On April 24, with natural gas futures in the 1.970 to 2.028 range, we
alerted subscribers to an imminent up-move, writing: "The little speck
of an upturn off of last Thursday's decade low at 1.902 into yesterday's
high at 2.022 (+6.03%) accompanied by powerful anecdotal oscillator
evidence that natural gas is exhausted on the downside, and that we are
witnessing the initial up-move within what should be a base building
period ahead of a forthcoming bull phase."
Well, it has certainly gotten that move and then some.

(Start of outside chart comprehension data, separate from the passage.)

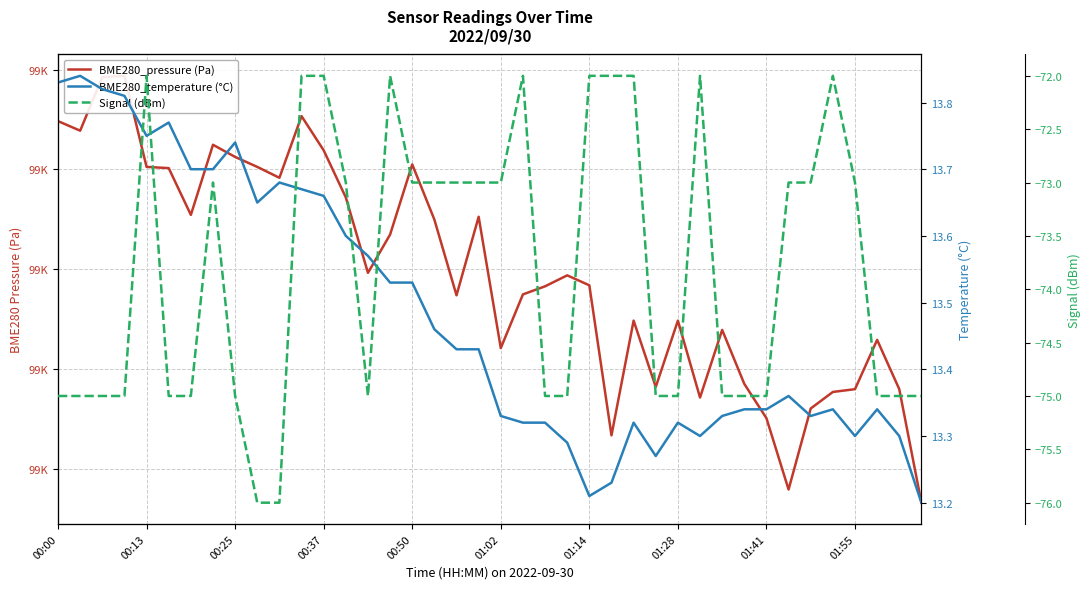

True or false: BME280_temperature (°C) has a value of 13.3 at 35.

True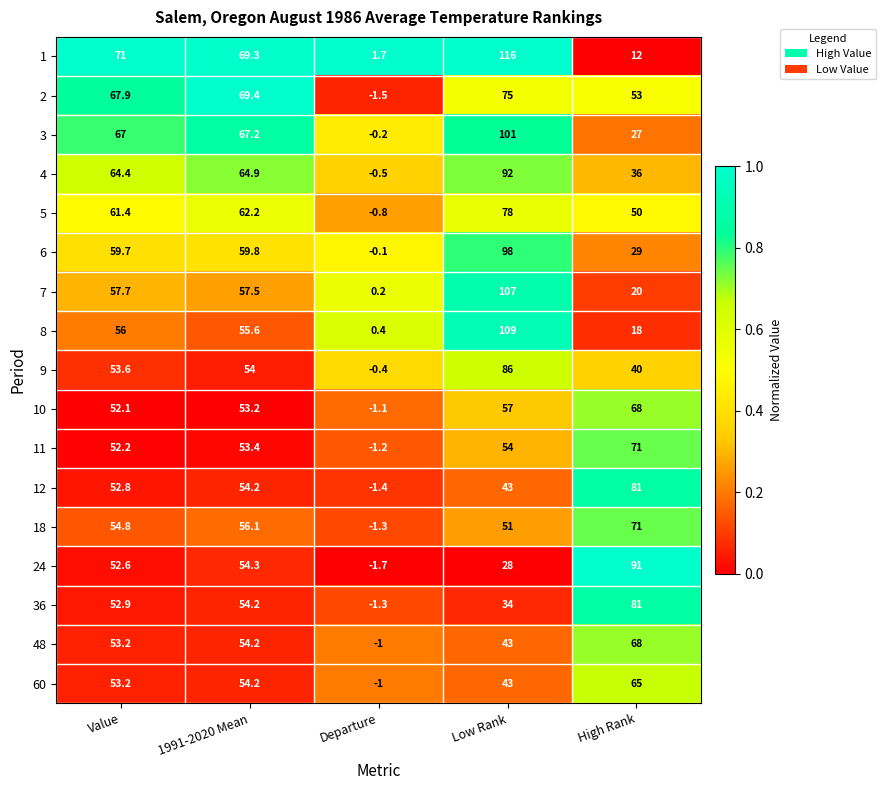

What is the lowest value of the 2 series?

-1.5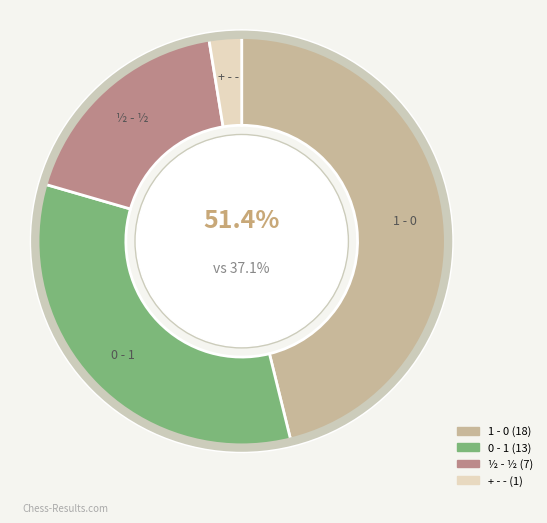

To the nearest percent, what is the difference between the 0 - 1 and ½ - ½ slice percentages?

15%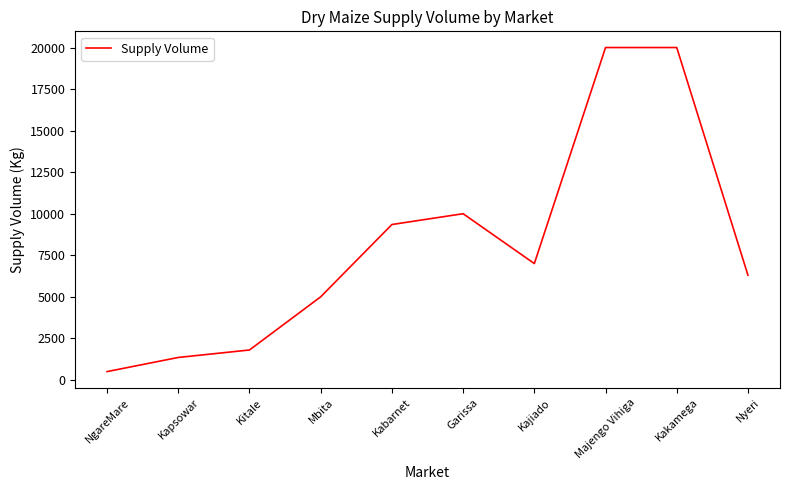

How many interior local valleys (lower than both neighbors) does the data have?

1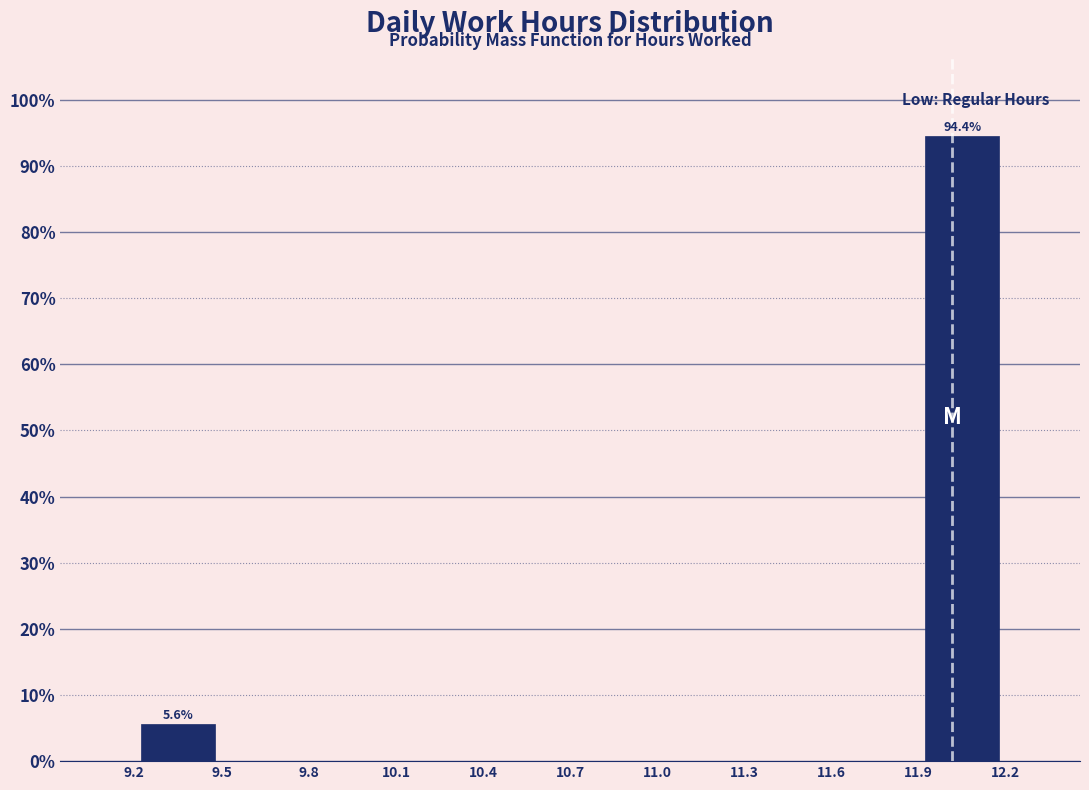

Over which range of the x-axis is the bar tallest?

11.9 to 12.2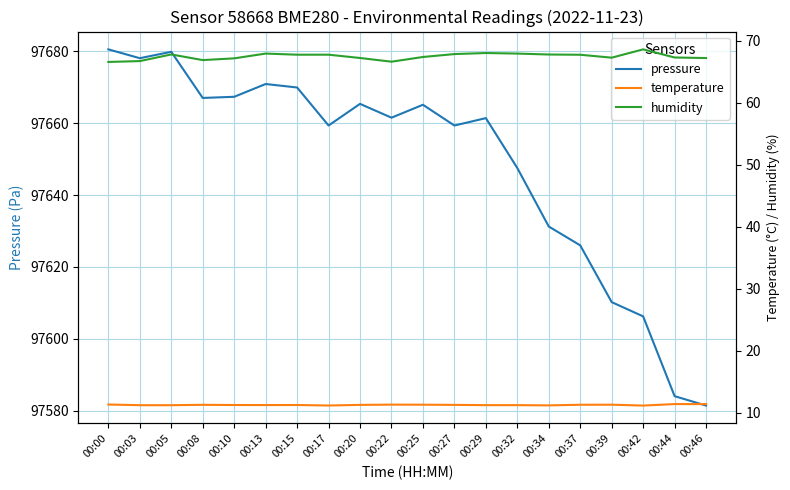

What is the value of the temperature point at the 1st from the left?

11.3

Now what?
In the aftermath of the two week up-move in natural gas futures from
1.902 to 2.385 (+25%) that exhibited extremely bullish price structure,
all of the action off of the May 1 high so far has taken the form of a
coil-type of consolidation pattern that has preserved 70% of the initial
April-May up-leg, and in itself represents a shallow, bullish digestion
period.
The ability of natural gas to hold above 2.200 prior to climbing to
new highs should trigger powerful upside continuation towards
2.900-3.000. Conversely, a sustained break of 2.200 has potential to
trigger a much deeper correction, into the 2.050-2.000 area prior to my
expectation of upside continuation that projects to 2.6500-2.700.
Only a plunge that breaks the April 20 low at 1.9020 will invalidate
my constructive intermediate-term outlook for natural gas prices and the
ProShares Ultra Long Natural Gas ETF (BOIL).